La Juventus ha sbancato Palermo, ha trovato la quarta vittoria consecutiva nelle ultime 4 giornate di Serie A e ha fatto un grande salto in classifica, salendo da metà graduatoria in zona Europa. Un novembre da sogno per la formazione di Allegri, che ha anche ottenuto la qualificazione agli ottavi di Champions League ed è primo nel girone grazie alla vittoria interna con il Manchester City. La Juve è tornata e fa paura a tutti. I meccanismi si stanno collaudando, partita dopo partita, e i bianconeri rientrano nella corsa per i vertici della Serie A.
Allegri è riuscito a conquistare 12 punti nelle scorse 4 gare di campionato, vincendo contro Palermo, Milan, Empoli e Torino. La rinascita della Juventus si basa principalmente sulla qualità tecnica della squadra, ancora apparentemente superiore al resto del panorama italiano. Giocatori come Pogba, Dybala, Morata, Marchisio, Buffon, in Italia, li ha solo la Juve, che ha dominato la Serie A nelle ultime 4 stagioni. La rimonta dei bianconeri, però, è caratterizzata da altri fattori e dalle scelte del sempre criticato Allegri. Il mister della Vecchia Signora non offre un calcio spettacolare ma risponde con prestazioni ciniche, intelligenti e con pochissimi rischi in difesa. Inoltre, ultimamente, Allegri ha azzeccato tutto: gli inserimenti di Alex Sandro con Milan e Torino, le panchine di Morata con Mandzukic titolare decisivo, puntare ancora sull’affidabile e collaudato trio difensivo.
La Juventus è tornata a fare paura. Quattro vittorie di fila e un carattere da grande squadra, dimostrato anche a Palermo, su un campo spesso complicato. Sono diversi i fattori della rinascita dei bianconeri. Intanto il mercato. Oltre all’oggetto misterioso Rugani e al flop Hernanes, i nuovi arrivi dovevano avere solo un po’ di pazienza per trovare lo spazio giusto e motivare i soldi spesi in estate. Dybala è un talento vero già decisivo in Serie A nonostante la giovanissima età e ha già conquistato la nazionale dell’Argentina, Mandzukic è un bomber con un’esperienza europa spaventosa e segna sempre gol decisivi (lo sanno, ad esempio, City e Palermo), Alex Sandro ha già regalato sei punti importanti in campionato, fornendo l’assist a Cuadrado, altro acquisto estivo, nel derby con il Torino e Dybala contro il Milan, e ha dimostrato che può essere letale sulla fascia sinistra.

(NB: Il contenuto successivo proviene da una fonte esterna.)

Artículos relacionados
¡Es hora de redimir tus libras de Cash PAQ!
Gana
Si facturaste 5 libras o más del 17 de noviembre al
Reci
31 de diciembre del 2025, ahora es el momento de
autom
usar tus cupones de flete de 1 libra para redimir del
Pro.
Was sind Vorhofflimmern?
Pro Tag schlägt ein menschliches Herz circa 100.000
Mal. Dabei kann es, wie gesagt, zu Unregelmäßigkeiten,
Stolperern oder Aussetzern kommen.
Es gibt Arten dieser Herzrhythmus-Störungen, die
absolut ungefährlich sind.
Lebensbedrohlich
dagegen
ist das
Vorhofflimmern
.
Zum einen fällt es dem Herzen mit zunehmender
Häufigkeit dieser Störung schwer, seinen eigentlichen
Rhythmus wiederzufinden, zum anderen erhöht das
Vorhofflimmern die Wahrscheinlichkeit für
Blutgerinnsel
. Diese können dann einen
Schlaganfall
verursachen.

Le ultime scelte di Allegri, tutte azzeccate. Le panchine consecutive di Morata, il dualismo Evra-Alex Sandro sulla fascia sinistra, quello sulla destra Lichtsteiner-Cuadrado, la riproposizione della difesa a 3 con i collaudati e affidabili Barzagli-Bonucci-Chiellini, il tecnico della Juve non sta sbagliando niente. Serviva solo un po’ di pazienza per far entrare i nuovi giocatori nei meccanismi bianconeri.
Inoltre, oltre alla ritrovata sicurezza difensiva (un solo gol subito, inutile ad Empoli, nelle ultime 4 partite e porta inviolata negli ultimi tre incontri), la Juve ha riscoperto le qualità del centrocampo: Pogba ha iniziato ad evitare i numeri inutili, cominciando a giocare per la squadra e per essere più efficace, e i risultati si vedono già (gol con il Torino, assist a Sturaro per il raddoppio a Palermo, inizia le azioni dei gol decisivi con Milan e Manchester City); Marchisio ha giocato una partita strepitosa a Palermo, recuperando una marea di palloni in mezzo al campo e amministrando con geometria il centrocampo bianconero. Il Principino sembra un po’ sprecato davanti alla difesa ma è preziosissimo per l’equilibrio tattico della Juve e ha grande classe per poter ricoprire anche il ruolo di regista. Rivedere gli ultimi 15 mintu di Palermo-Juventus: tocca e recupera mille palloni, li gioca spesso di prima e fa girare la palla con una sicurezza ed esperienza da fuoriclasse. L’assenza di Marchisio a inizio di stagione è pesata un modo particolare.